### PROMPT
Once you have located the line containing "(610, 307) = (268, 86): green" in the material below, return it exactly along with each line after it through the line containing "(708, 244) = (660, 328): beige".
※
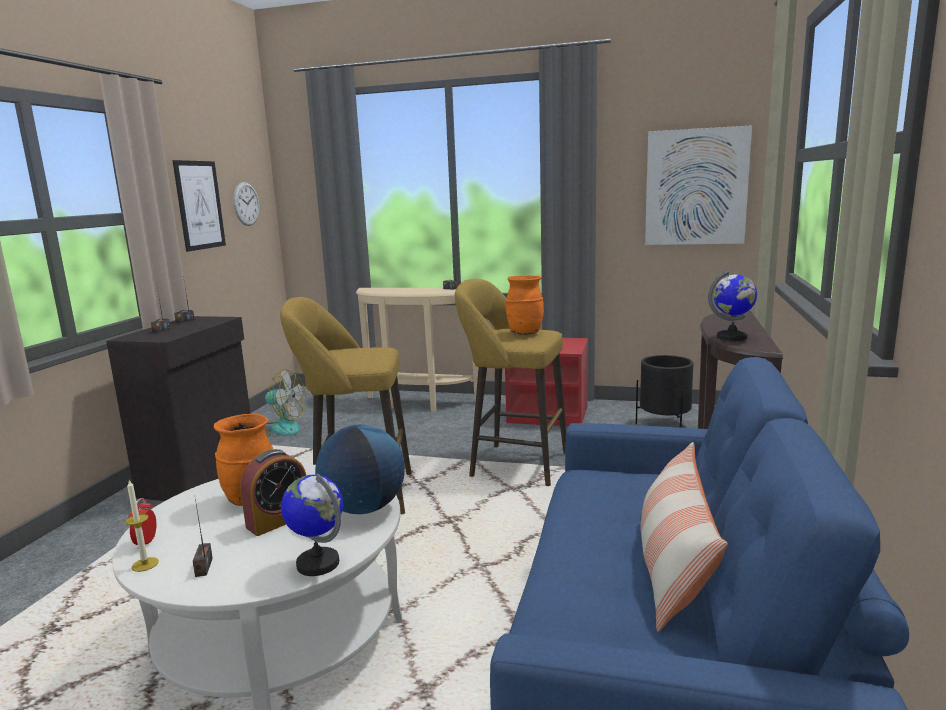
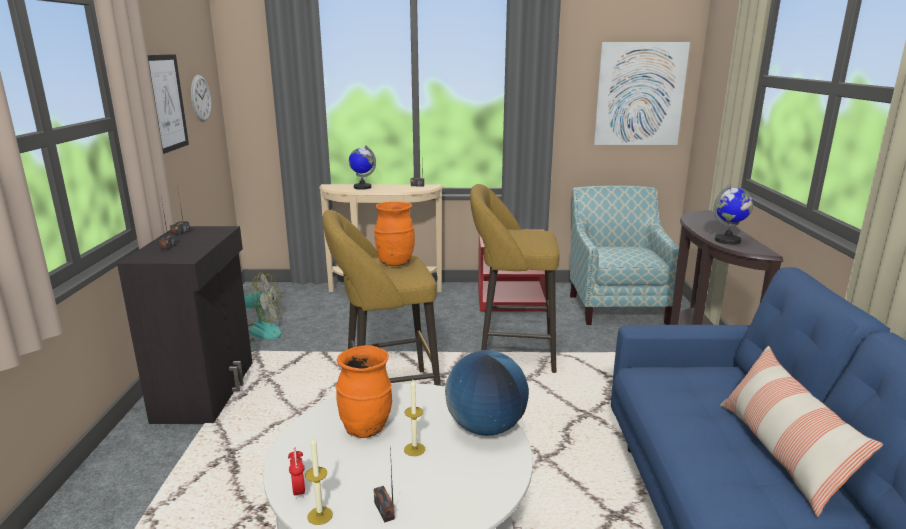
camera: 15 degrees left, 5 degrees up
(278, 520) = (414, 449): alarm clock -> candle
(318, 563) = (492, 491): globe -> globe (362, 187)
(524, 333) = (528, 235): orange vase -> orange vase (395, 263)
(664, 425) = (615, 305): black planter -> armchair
※
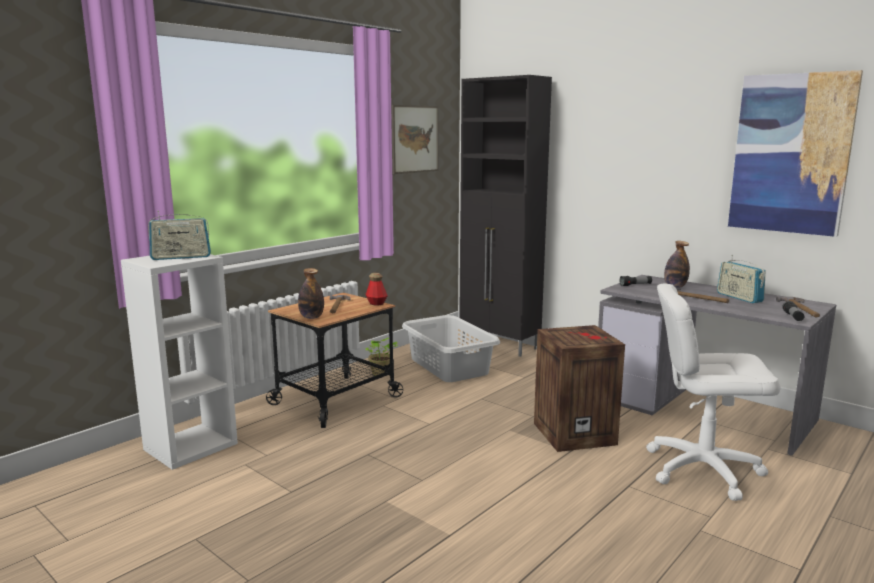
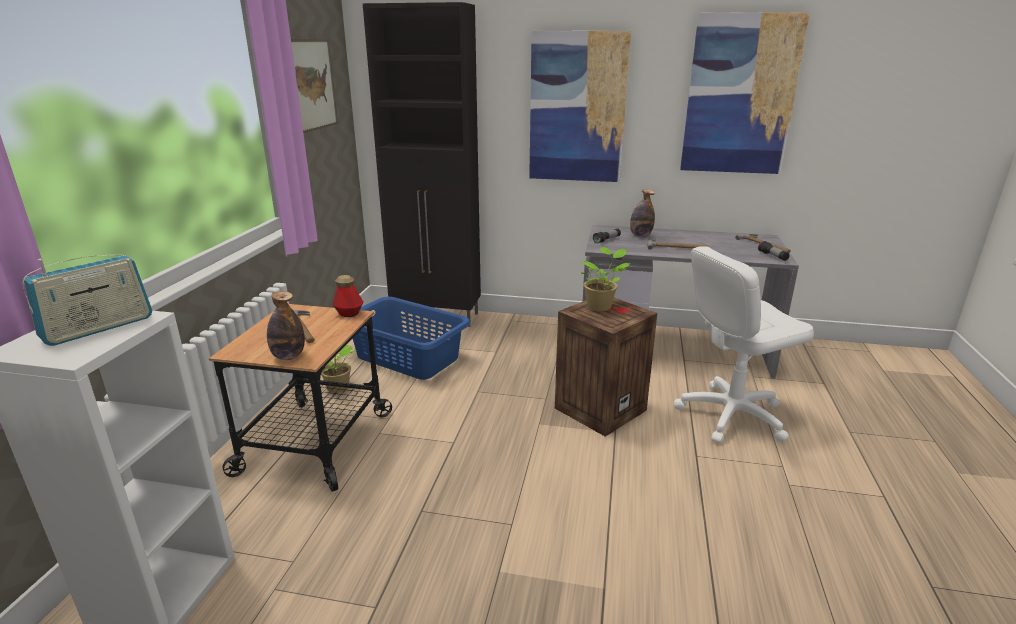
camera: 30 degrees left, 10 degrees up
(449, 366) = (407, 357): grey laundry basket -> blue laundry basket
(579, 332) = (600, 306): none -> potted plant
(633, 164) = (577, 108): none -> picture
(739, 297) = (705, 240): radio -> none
※
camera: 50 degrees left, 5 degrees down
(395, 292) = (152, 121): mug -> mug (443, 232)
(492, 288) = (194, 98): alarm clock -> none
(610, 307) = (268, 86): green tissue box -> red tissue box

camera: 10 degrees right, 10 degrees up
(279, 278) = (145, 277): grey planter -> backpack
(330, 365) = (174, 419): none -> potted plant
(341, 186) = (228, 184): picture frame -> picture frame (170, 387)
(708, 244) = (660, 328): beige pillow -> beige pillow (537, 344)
※
### OUTPUT FOR THIS TASK
(610, 307) = (268, 86): green tissue box -> red tissue box

camera: 10 degrees right, 10 degrees up
(279, 278) = (145, 277): grey planter -> backpack
(330, 365) = (174, 419): none -> potted plant
(341, 186) = (228, 184): picture frame -> picture frame (170, 387)
(708, 244) = (660, 328): beige pillow -> beige pillow (537, 344)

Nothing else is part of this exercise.